Il rischio dell’investimento per Snam sarà così praticamente nullo, e potrà garantire dividendi ai propri azionisti nonostante si tratti di infrastrutture per il trasporto e l’importazione di gas costruite “fuori tempo massimo”, che vincoleranno il nostro paese e la nostra economia all’uso del gas per i prossimi decenni, mettendo a rischio gli obiettivi di decarbonizzazione definiti dall’Ue prima dell’invasione russa dell’Ucraina. Non da ultimo il pacchetto Fit for 55, presentato dalla Commissione europea nel 2021, e di recente approvato dal Parlamento europeo.

5) Chi ci guadagna davvero?

Una partita a perdere, insomma, in cui Snam non rischia nulla, ma noi tutte e tutti rischiamo nella “migliore” delle ipotesi – ovvero che Snam riesca a trovare le FSRU e le navi gasiere, a iniziare i lavori per riadattarle, e che il governo si assicuri forniture di gas “insanguinato” dai governi autoritari visitati negli ultimi mesi – di trovarci il prossimo inverno a non poter pagare bollette decisamente troppo alte. Oppure ancora, di vedere mettere in atto altre misure tremendamente regressive, come il bonus benzina, pagato dai datori di lavoro (senza distinzione tra imprese familiari o corporations) ai propri dipendenti (senza distinzione per fasce di reddito). Un bonus orientato solo a chi usa la macchina quindi, con uno sgravio fiscale al datore di lavoro da parte dello Stato. In tempi di cambiamenti climatici, povertà energetica e ingiustizia sociale crescente, non poteva esserci esempio più calzante di come le risorse pubbliche sono orientate solamente a una parte minoritaria della popolazione. La narrazione sull’emergenza e la necessità di trovare subito alternative alle forniture di gas dalla Russia ha così normalizzato una scelta tutt’altro che obbligata, facendoci credere che puntare sul GNL, costruire ben 4 nuove FSRU nei prossimi anni (due sarebbero in Sardegna) e dare luce verde a Eni per espandere ulteriormente le esplorazioni e estrazioni di gas in Mozambico, in Egitto, a Cipro, in Algeria, in Repubblica del Congo siano passi necessari e indiscutibili.

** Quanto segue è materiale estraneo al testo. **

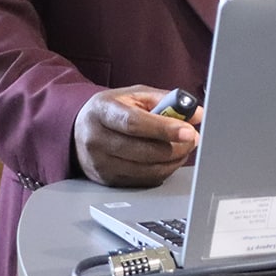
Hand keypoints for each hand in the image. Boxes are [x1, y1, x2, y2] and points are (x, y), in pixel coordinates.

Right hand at [73, 85, 201, 186]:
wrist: (79, 131)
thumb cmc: (112, 110)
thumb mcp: (135, 95)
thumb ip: (166, 101)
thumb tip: (195, 113)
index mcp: (102, 111)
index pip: (134, 123)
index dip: (163, 128)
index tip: (188, 130)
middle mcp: (96, 138)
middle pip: (142, 150)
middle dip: (175, 147)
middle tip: (193, 139)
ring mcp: (100, 163)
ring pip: (145, 169)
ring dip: (172, 160)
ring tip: (184, 148)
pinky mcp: (107, 180)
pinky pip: (143, 180)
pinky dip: (162, 171)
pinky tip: (169, 160)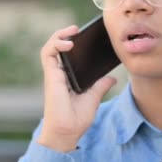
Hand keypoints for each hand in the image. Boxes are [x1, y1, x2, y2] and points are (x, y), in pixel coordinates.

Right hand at [37, 25, 116, 151]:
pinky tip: (69, 43)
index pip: (68, 55)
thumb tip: (113, 78)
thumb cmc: (77, 118)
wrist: (67, 132)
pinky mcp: (51, 75)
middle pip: (59, 48)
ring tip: (73, 31)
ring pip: (51, 47)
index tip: (86, 37)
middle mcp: (60, 73)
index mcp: (68, 78)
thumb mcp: (94, 98)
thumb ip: (101, 86)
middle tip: (79, 29)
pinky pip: (48, 53)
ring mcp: (54, 74)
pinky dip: (56, 44)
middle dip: (66, 35)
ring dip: (59, 35)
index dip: (74, 43)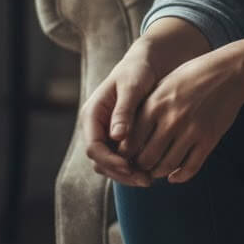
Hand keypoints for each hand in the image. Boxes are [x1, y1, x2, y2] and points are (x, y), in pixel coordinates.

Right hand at [82, 53, 160, 187]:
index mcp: (92, 114)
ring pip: (111, 164)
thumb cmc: (138, 70)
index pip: (94, 148)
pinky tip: (152, 170)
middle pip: (101, 161)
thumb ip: (123, 111)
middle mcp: (95, 127)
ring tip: (150, 179)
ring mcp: (106, 133)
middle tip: (145, 180)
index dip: (110, 161)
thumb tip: (116, 137)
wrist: (146, 63)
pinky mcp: (119, 137)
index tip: (130, 168)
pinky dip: (134, 167)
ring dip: (127, 175)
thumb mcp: (131, 87)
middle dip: (120, 173)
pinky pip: (122, 158)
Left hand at [124, 47, 243, 183]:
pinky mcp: (209, 139)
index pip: (130, 141)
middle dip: (140, 166)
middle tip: (140, 167)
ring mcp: (191, 131)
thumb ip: (146, 107)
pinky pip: (190, 167)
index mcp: (155, 104)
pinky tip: (175, 176)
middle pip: (146, 158)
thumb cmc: (193, 75)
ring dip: (158, 173)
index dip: (125, 154)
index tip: (127, 156)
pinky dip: (180, 176)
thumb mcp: (164, 84)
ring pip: (166, 166)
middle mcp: (171, 120)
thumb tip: (128, 134)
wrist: (230, 72)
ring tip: (156, 171)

Eni ne esce gloriosa salvatrice del destino energetico del nostro Paese, rafforzando nell’immaginario collettivo l’idea che il gas estratto sia gas che utilizzeremo noi, e dimenticando ancora una volta che non sarà così. Snam continuerà il suo progetto di usare il gas per la (non) transizione energetica, massimizzando i profitti, distribuendo lauti dividendi ai suoi azionisti e riducendo al minimo i rischi. Anche per investimenti che sono delle vere e proprie bombe climatiche, con conseguenze ambientali e sociali assolutamente sottostimate. Noi tutte e tutti pagheremo il costo di questa scelta.


Note

1 Il fracking o fratturazione idraulica dei terreni è una tecnica che viene utilizzata per l’estrazione del gas di scisto con l’ausilio di acqua e sostanze chimiche. La grossa potenza del getto dell’acqua, assieme a soluzioni chimiche, permette la frattura di strati di sottosuolo e la separazione del gas fossile dalle rocce di scisto in cui è imprigionato. La tecnica crea grossi danni alle falde acquifere e micro-scosse telluriche, e diffuse proteste da parte delle comunità direttamente colpite ma anche dal movimento per la giustizia climatica e sociale statunitense e globale.